Can’t bear sleeping less than seven hours? A study says your instincts are right

    1 September 2015

    Insufficient sleep is a ‘public health epidemic’, according to the US Centre for Disease Control and Prevention. The organisation links a lack of sleep with surgical mistakes, car crashes, disease susceptibility and premature death. Now it can add the common cold to that list.

    According to research published by the journal Sleep, getting insufficient sleep can increase your risk of catching a cold by a factor of four.

    The researchers from three US universities found that people who sleep for more than seven hours are four times less likely to catch a cold when exposed to the virus, compared to those who spend less than six hours in bed a night.

    Volunteers underwent two months of screenings and questionnaires to control for external factors such as stress, temperament and drug use.

    Their usual sleep habits were measured with a watch-like sensor, before being exposed to the cold virus. They were monitored to see how many of them would become infected.

    The researchers found that those who slept too little were 4.2 times as likely to become infected.

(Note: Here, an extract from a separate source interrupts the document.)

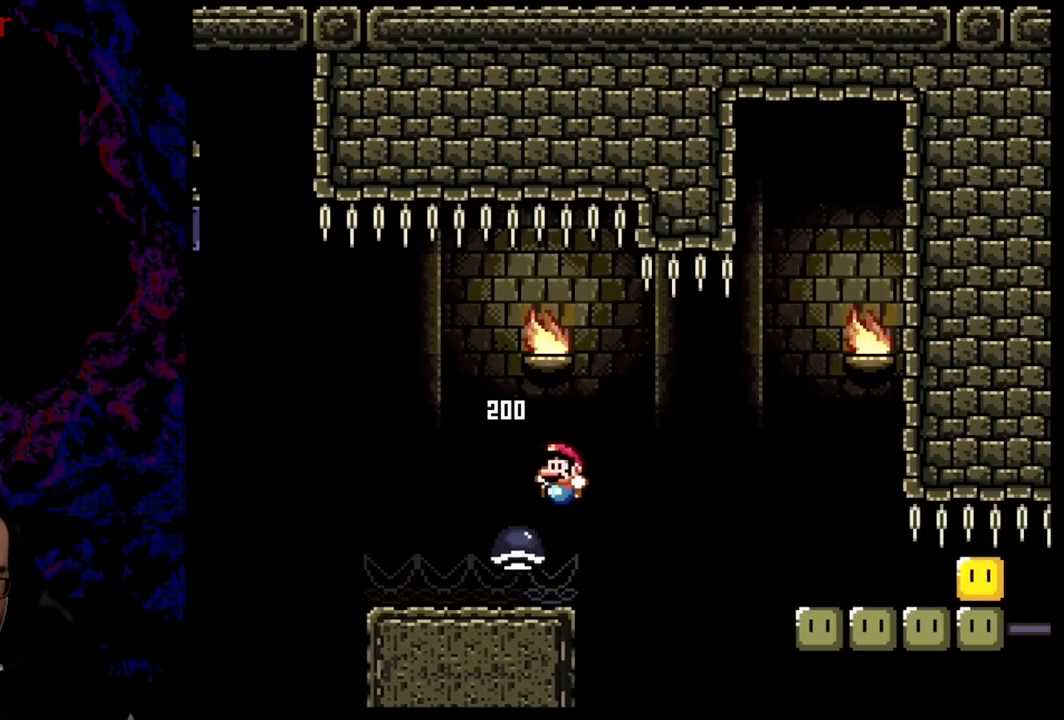
{"buttons": ["B", "Y", "DPAD_LEFT"], "events": [[117, "B", "up"], [467, "B", "down"]]}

    The study’s lead author, Aric Prather of the University of California, San Francisco, says that this is the first study of its kind. His research team used objective measures to link sleeping habits and health risks. He says that the findings add to the growing evidence of the importance of sleep for our health.

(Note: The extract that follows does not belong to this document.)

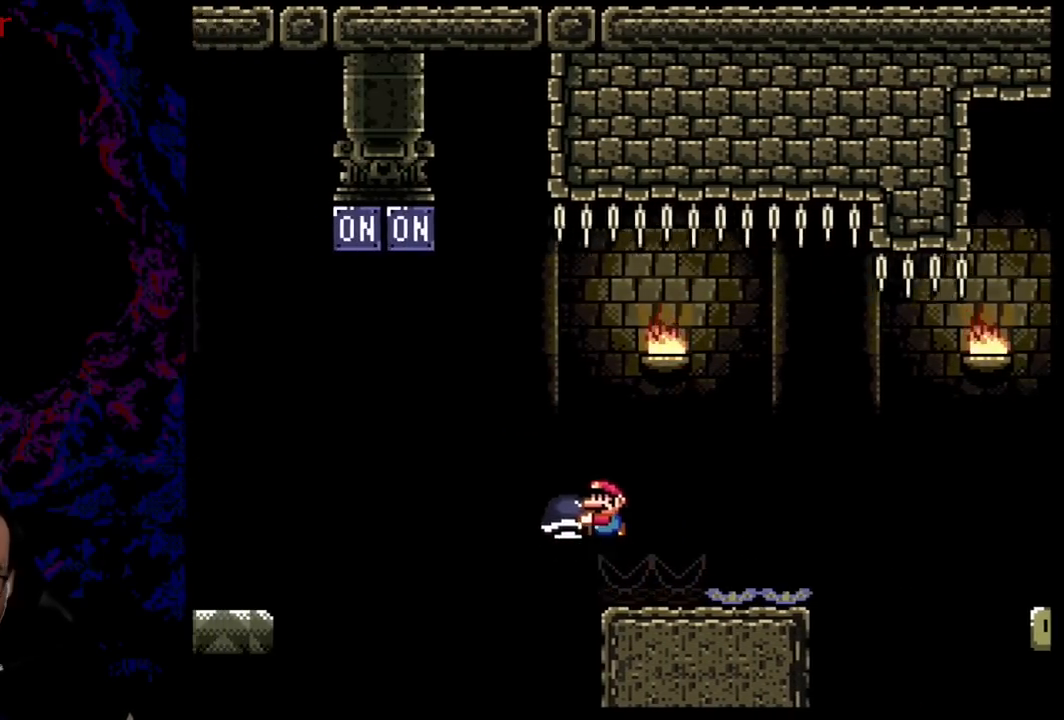
{"buttons": ["B", "DPAD_UP", "DPAD_LEFT"], "events": [[267, "DPAD_UP", "down"], [350, "Y", "up"]]}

    ‘Short sleep was more important than any other factor in predicting subjects’ likelihood of catching cold. It didn’t matter how old people were, their stress levels, their race, education or income. It didn’t matter if they were a smoker. With all those things taken into account, statistically sleep still carried the day.’

    Previous studies by Dr Pather have found that vaccines are less effective in people who sleep fewer hours. The researchers involved in this study say that it is more accurate than typical sleep experiments, in which subjects are deprived of rest, because it is based on the volunteer’s normal sleep pattern.